Sometimes ownership and control of real estate is at the heart of family legal disputes. In the case of a divorce, marital property acquired during marriage utilizing marital assets, regardless of whose name it is under is subject to equitable distribution between the husband and wife. Marital property can include real estate (including a home bought in contemplation of marriage), pension plans, vehicles, bank accounts, income tax refunds and/or household furnishings.
However, property that is inherited by one spouse and not commingled with marital assets is usually not considered marital property. If you are contractually jointly bound with your ex-spouse on a debt, a creditor can require the entire payment of the debt from your share of the marital property even though the divorce decree assigns the debt to your ex-spouse. Depending on the terms of your divorce decree, you may be obligated to pay certain support obligations under the divorce decree that are not non-dischargeable in a bankruptcy proceeding or otherwise.

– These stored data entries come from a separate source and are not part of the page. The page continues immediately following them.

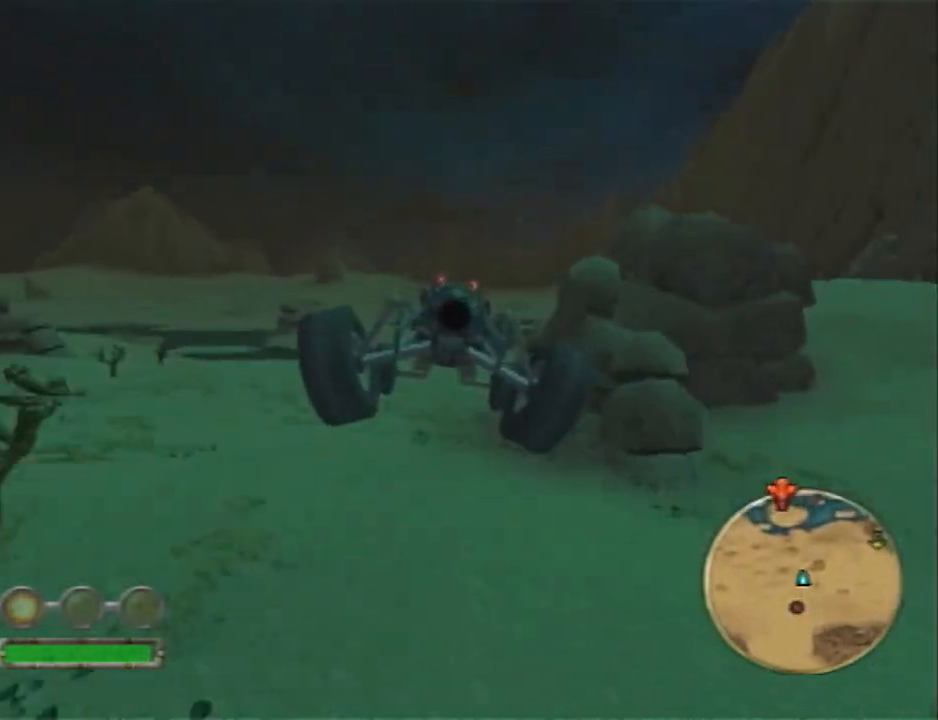
{"dt_ms": 500, "buttons": ["CROSS"], "left_stick": "up", "right_stick": "center", "events": []}
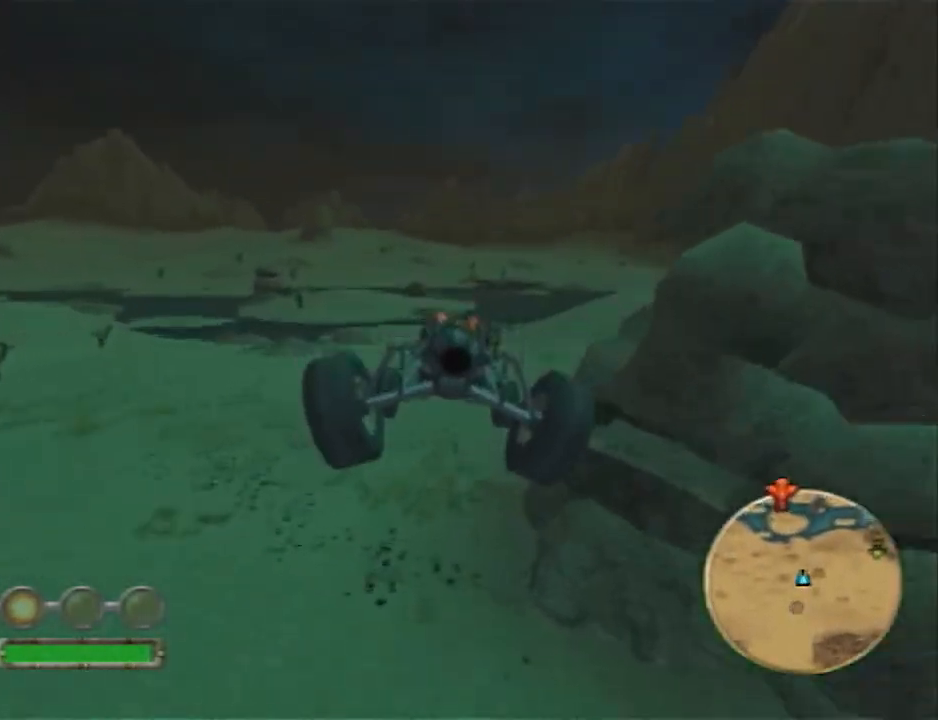
{"dt_ms": 500, "buttons": ["CROSS", "L1"], "left_stick": "up", "right_stick": "center", "events": [[83, "L1", "down"]]}
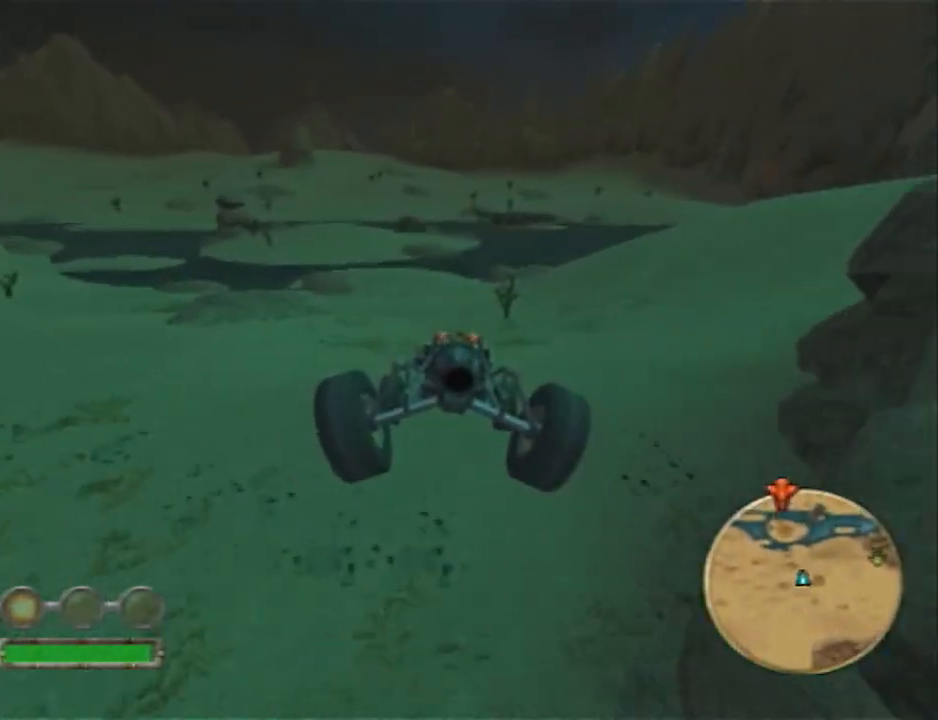
{"dt_ms": 500, "buttons": ["CROSS", "L1"], "left_stick": "down", "right_stick": "center", "events": [[200, "left_stick", "up-left"], [367, "left_stick", "down"]]}
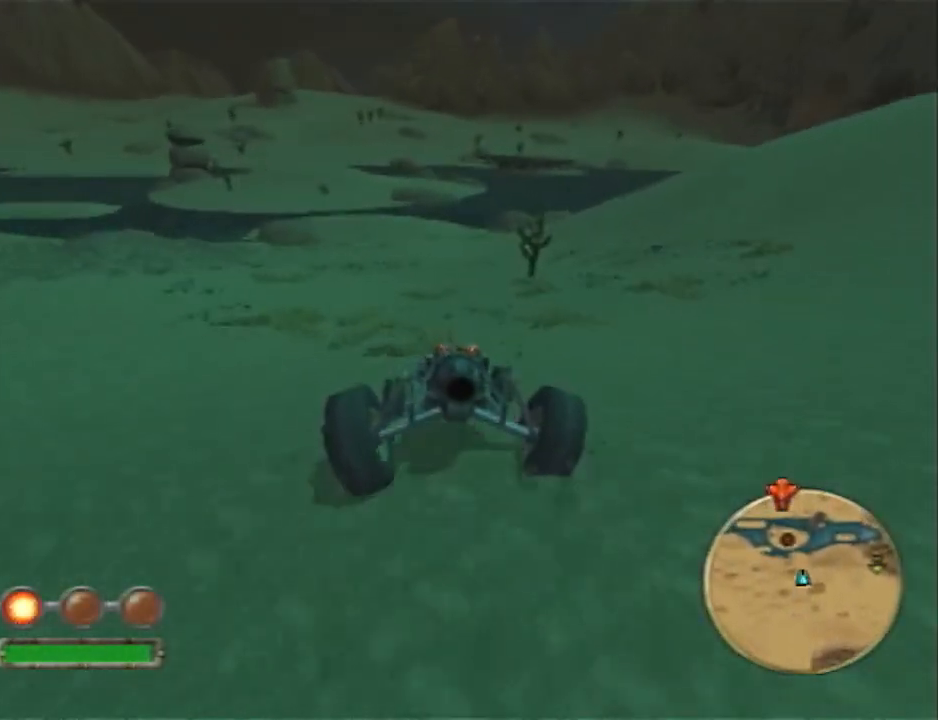
{"dt_ms": 500, "buttons": ["CROSS", "L1"], "left_stick": "right", "right_stick": "center", "events": [[183, "left_stick", "down-right"], [300, "left_stick", "center"], [433, "left_stick", "right"]]}
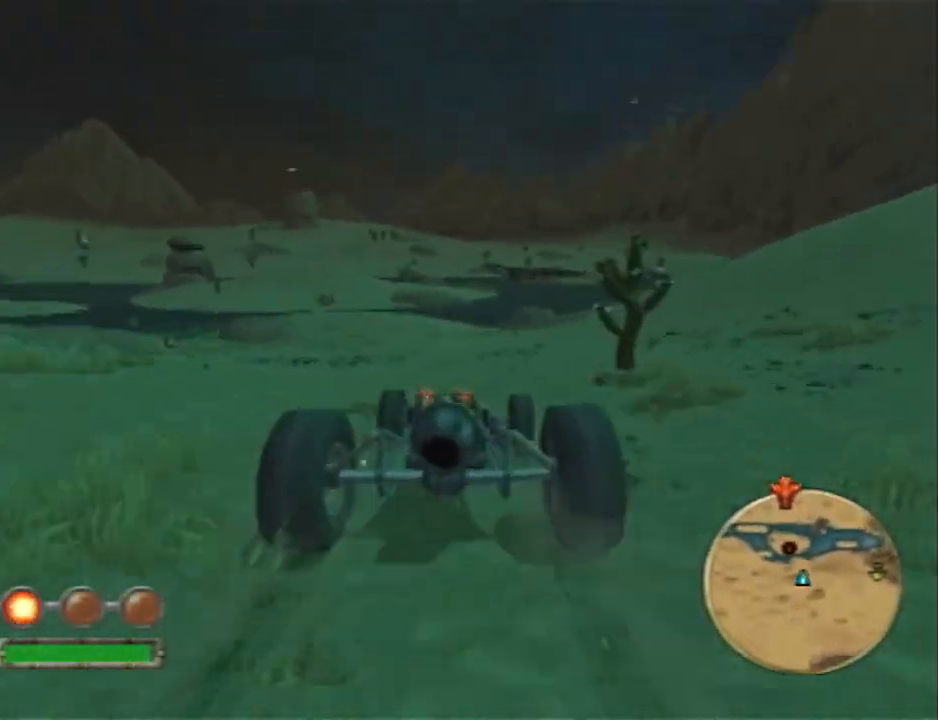
{"dt_ms": 1000, "buttons": ["CROSS", "L1"], "left_stick": "center", "right_stick": "center"}
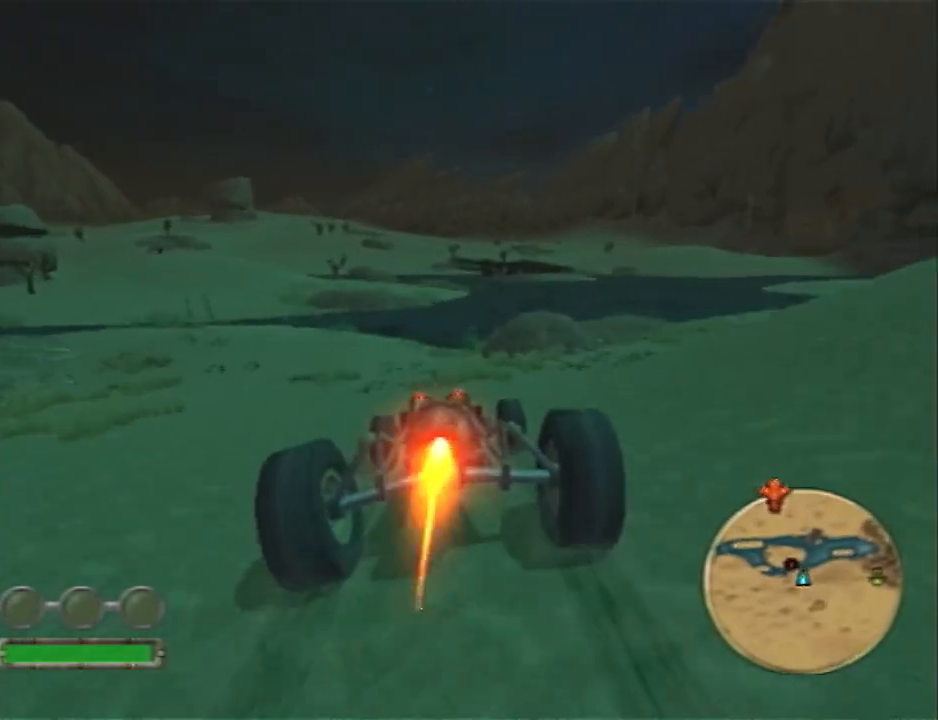
{"dt_ms": 500, "buttons": ["CROSS", "L1"], "left_stick": "down-left", "right_stick": "center", "events": [[183, "left_stick", "left"], [500, "left_stick", "down-left"]]}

As related to spousal death, in certain jurisdictions being a surviving spouse does not automatically entitle the surviving spouse to acquire all of the assets that were in the Decedent’s name alone where there are surviving children of the Decedent and there is no Last Will and Testament. As an example, a surviving spouse may only be entitled to one half of the Decedent’s assets and the children of the Decedent the other half. It is to be noted that this does not mean only “children” born of the marriage between the Decedent and the surviving spouse. They include” children” born of other marriages, adopted and acknowledged persons. Further,” children” include both adults and minors.